Sur la colline

 

 

Enfant, viens avec moi sur la haute colline ;

Enfant, viens où l’on a le ciel pour horizon,

La tête dans l’azur, l’air à pleine poitrine,

            Sous les pieds, le gazon.

 

Gravissons, gravissons encore un peu, jeune homme ;

Dans la plaine, bientôt, le toit que nous laissons,

À travers le grand bois, au loin, paraîtra comme

            Le nid dans les buissons.

 

Comme la fleur, à l’aube, entrouvre tout émue

Son calice odorant, l’âme s’épanouit

Quand nous nous élevons, et parle dans la nue

            À son Dieu qui sourit !

 

Vois... que le ciel est beau ! la nuit vient, le jour passe ;

Vois, la lune se lève, et ce nuage d’or

Semble aller, de sa part, saluer dans l’espace

            Le soleil qui s’endort.

 

Vois s’agiter au loin ces plaines frémissantes ;

Vois se baiser au front les arbres de ces bois ;

Et tout au fond, la mer, montagnes bondissantes !

Clavier de l’Éternel, mugissant sous ses doigts !

 

Vois-tu ces mille toits de l’endroit où nous sommes ?

Ce groupe informe à l’œil... ces dômes teints de feu ?

C’est la ville, mon fils.

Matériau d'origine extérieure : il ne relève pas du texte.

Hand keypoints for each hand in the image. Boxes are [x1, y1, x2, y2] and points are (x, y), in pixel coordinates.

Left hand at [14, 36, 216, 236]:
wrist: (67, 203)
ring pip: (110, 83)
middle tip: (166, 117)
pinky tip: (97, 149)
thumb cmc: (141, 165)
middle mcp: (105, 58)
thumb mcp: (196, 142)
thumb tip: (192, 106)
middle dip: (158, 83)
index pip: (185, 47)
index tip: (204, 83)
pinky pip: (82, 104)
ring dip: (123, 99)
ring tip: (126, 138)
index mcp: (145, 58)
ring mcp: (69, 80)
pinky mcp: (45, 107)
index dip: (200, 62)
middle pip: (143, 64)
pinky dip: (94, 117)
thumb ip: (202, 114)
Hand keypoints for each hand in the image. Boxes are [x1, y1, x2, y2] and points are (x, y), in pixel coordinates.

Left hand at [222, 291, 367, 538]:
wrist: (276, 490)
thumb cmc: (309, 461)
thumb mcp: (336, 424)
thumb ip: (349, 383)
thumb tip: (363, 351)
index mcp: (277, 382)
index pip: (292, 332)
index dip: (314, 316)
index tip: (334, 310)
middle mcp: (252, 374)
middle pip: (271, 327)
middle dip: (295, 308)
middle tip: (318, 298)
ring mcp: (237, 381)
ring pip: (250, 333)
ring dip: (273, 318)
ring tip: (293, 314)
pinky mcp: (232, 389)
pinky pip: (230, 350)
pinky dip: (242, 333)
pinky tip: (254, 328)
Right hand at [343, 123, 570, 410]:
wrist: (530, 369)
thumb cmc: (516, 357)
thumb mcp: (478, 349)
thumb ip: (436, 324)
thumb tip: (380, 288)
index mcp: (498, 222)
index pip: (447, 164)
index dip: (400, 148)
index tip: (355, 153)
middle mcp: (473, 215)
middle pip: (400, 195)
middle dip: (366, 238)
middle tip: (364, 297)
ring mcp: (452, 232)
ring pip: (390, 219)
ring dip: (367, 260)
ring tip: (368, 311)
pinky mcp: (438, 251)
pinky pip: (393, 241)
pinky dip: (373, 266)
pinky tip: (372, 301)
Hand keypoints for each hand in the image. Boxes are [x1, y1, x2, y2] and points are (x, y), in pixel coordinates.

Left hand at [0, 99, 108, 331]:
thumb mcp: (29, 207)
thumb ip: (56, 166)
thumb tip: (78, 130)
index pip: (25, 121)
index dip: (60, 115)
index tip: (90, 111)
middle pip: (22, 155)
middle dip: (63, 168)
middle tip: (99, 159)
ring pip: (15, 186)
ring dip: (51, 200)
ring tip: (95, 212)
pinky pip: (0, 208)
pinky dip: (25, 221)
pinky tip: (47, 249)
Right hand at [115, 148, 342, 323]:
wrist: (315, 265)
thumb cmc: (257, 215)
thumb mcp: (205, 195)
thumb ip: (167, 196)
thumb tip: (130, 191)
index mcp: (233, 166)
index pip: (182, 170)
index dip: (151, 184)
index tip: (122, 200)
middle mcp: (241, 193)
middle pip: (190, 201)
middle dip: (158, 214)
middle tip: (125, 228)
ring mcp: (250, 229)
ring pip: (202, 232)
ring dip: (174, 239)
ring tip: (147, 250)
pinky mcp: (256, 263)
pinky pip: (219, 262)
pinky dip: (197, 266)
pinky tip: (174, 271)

Là... l’ouvrage des hommes ;

            Ici, l’œuvre de Dieu !

 

Ici, la majesté d’une route éthérée ;

Ici, l’air parfumé, le silence incertain ;

Et, là-bas, les rumeurs d’une foule égarée,

            Aux brumes du chemin.

 

Enfant, c’est la cité... triste abrégé du monde !

Ruche humaine bâtie au pied d’un sourd volcan ;

Mer dont le flot est l’homme, et qui sans cesse gronde,

            Battu par l’ouragan !

 

C’est l’obscur labyrinthe où se perdent les âmes ;

C’est le monde où Satan jette un regard moqueur ;

Voyant venir à lui, brûlés d’impures flammes,

            Tous ces êtres sans cœur,

 

Dont l’or est le seul dieu : devant lui s'humilie

Et lâchement fléchit l’homme enivré d’orgueil ;

L’or élève, brillant, un voile dans sa vie,

Qui lui cache l’endroit où surgit son cercueil.

 

Là, c’est la passion hurlante et hérissée,

C’est le manque de foi, le mépris du prochain ;

Là, c’est la dent qui mord sous la lèvre embrassée ;

            C’est Abel et Caïn !...

 

Dieu dit, après avoir, dans sa munificence,

Fait le monde splendide : Homme, voilà ton bien !

Mais l’homme dit à l’homme, usant de sa puissance :

            J’aurai tout, et toi rien !

 

Le Seigneur avait fait de ces hommes des frères,

Aux lois toutes d’amour il les avait soumis ;

Mais l’intérêt, séchant leurs cœurs et leurs paupières,

            En fait des ennemis.

 

Mais vois à l’orient se lever cette étoile,

Lentement elle approche et semble s’agrandir ;

C’est l’ange du Seigneur qui soulève le voile

            D’un prochain avenir.

 

Cette lueur, ce feu, c’est d’une nouvelle ère

Le signe précurseur, c’est la sainte clarté

Qui, réchauffant les cœurs, précède sur la terre

Un règne universel de paix, de charité.

 

 

 

Claude DESBEAUX,

Chapelier, commis en soieries.

 

Paru dans: Poésies sociales des ouvriers,

réunies et publiées par Olinde Rodrigues, 1841.